- Task to complete -
If a line in the listing below includes the string "root", pull it out.
+---+
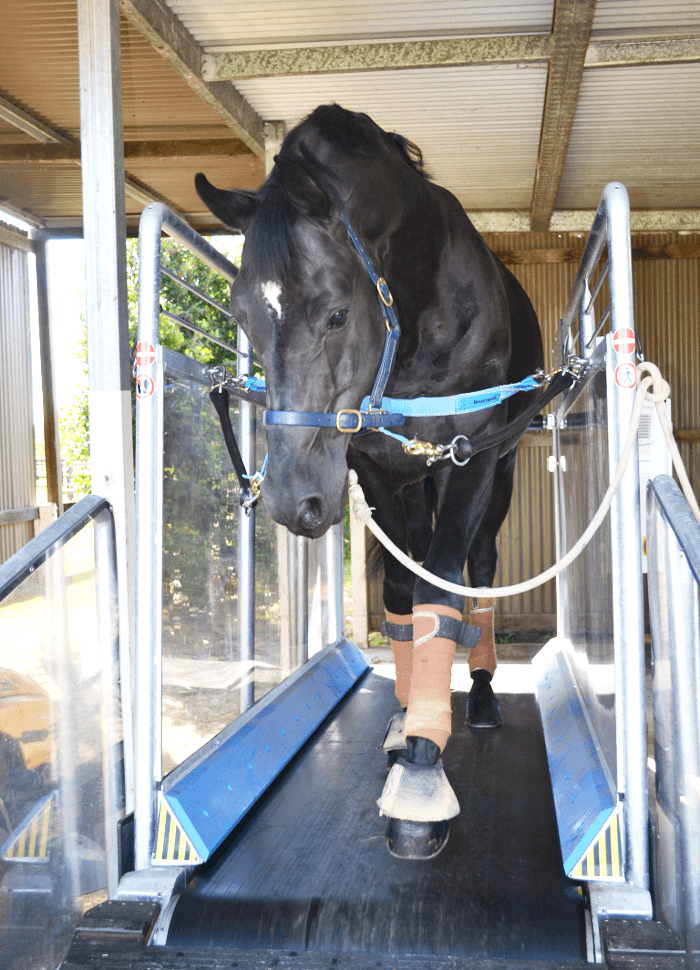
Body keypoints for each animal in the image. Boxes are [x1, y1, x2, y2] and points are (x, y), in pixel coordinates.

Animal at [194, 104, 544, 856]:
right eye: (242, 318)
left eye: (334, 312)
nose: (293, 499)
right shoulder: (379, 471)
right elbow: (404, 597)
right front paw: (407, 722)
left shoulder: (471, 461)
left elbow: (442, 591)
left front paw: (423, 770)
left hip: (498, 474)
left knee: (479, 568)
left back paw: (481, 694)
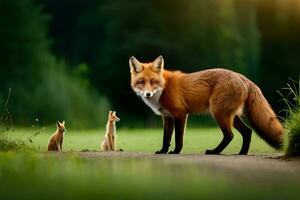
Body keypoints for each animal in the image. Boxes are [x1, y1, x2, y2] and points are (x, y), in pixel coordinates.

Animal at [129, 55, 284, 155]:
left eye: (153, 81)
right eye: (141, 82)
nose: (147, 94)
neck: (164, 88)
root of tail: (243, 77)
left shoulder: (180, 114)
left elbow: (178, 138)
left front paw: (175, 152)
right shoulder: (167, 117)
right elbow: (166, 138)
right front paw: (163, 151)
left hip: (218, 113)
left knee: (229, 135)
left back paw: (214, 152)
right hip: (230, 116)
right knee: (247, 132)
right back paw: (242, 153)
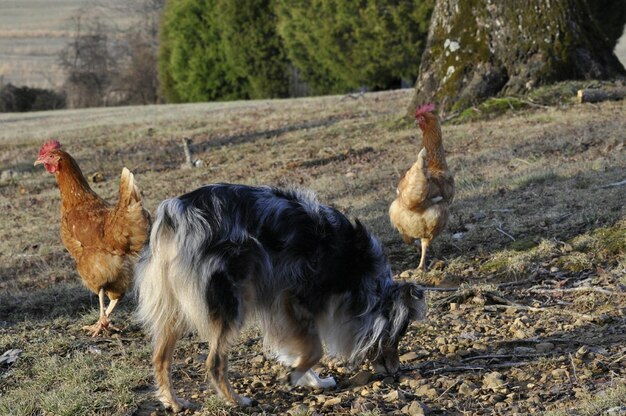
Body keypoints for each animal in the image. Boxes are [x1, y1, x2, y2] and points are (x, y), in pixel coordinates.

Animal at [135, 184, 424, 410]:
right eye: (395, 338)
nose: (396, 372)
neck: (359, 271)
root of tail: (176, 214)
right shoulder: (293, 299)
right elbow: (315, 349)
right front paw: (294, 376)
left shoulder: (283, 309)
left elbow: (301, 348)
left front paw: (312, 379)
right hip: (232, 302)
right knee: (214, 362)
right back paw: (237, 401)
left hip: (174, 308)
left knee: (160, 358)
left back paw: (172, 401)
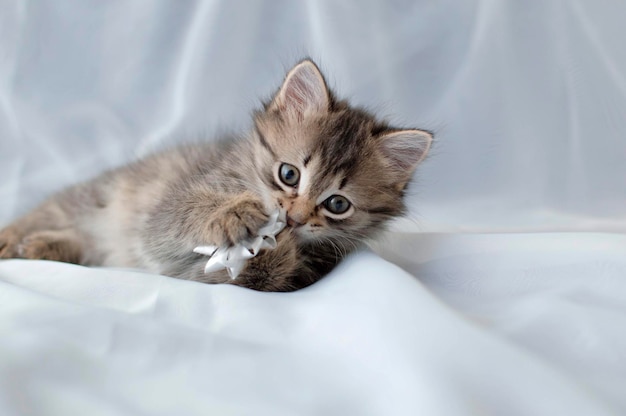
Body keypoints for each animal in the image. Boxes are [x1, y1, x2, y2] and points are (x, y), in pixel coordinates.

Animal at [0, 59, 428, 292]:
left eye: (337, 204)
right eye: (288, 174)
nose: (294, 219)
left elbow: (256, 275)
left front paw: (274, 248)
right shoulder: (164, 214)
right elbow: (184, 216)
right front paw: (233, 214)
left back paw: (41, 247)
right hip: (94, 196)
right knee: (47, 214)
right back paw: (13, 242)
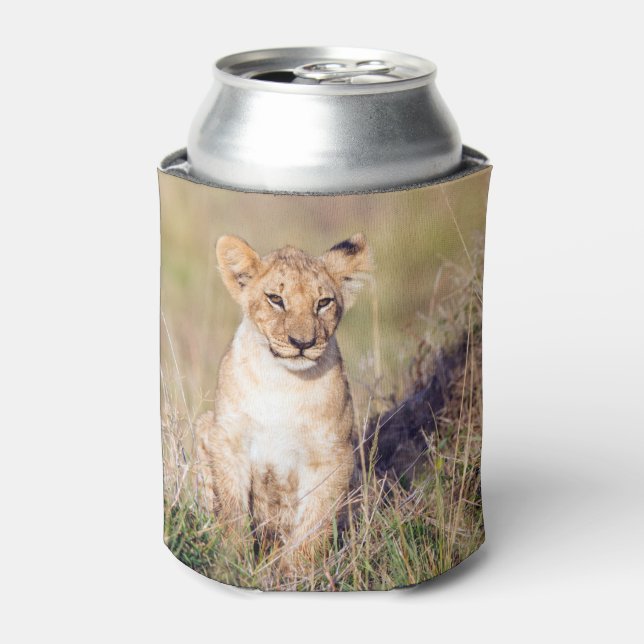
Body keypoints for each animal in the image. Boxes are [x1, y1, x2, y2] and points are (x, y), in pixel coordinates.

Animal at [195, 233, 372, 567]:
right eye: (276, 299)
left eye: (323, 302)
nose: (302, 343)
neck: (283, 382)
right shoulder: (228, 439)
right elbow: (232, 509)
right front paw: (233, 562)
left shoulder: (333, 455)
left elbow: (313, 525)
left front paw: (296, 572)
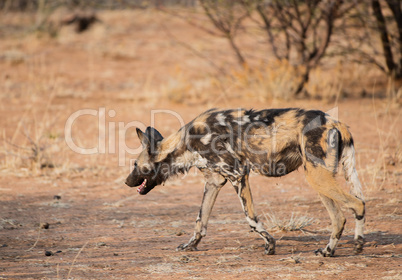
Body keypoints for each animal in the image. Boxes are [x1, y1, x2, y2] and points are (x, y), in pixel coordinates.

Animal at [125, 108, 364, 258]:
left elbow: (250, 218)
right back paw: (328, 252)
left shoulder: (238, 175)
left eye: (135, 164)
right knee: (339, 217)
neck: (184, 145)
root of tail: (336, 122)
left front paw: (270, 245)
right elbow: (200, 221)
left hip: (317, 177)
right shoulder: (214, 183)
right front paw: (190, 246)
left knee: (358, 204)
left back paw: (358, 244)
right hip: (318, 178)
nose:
+---+
- Response for this exercise -
root of tail: (243, 77)
root of tail: (176, 214)
root of tail: (336, 122)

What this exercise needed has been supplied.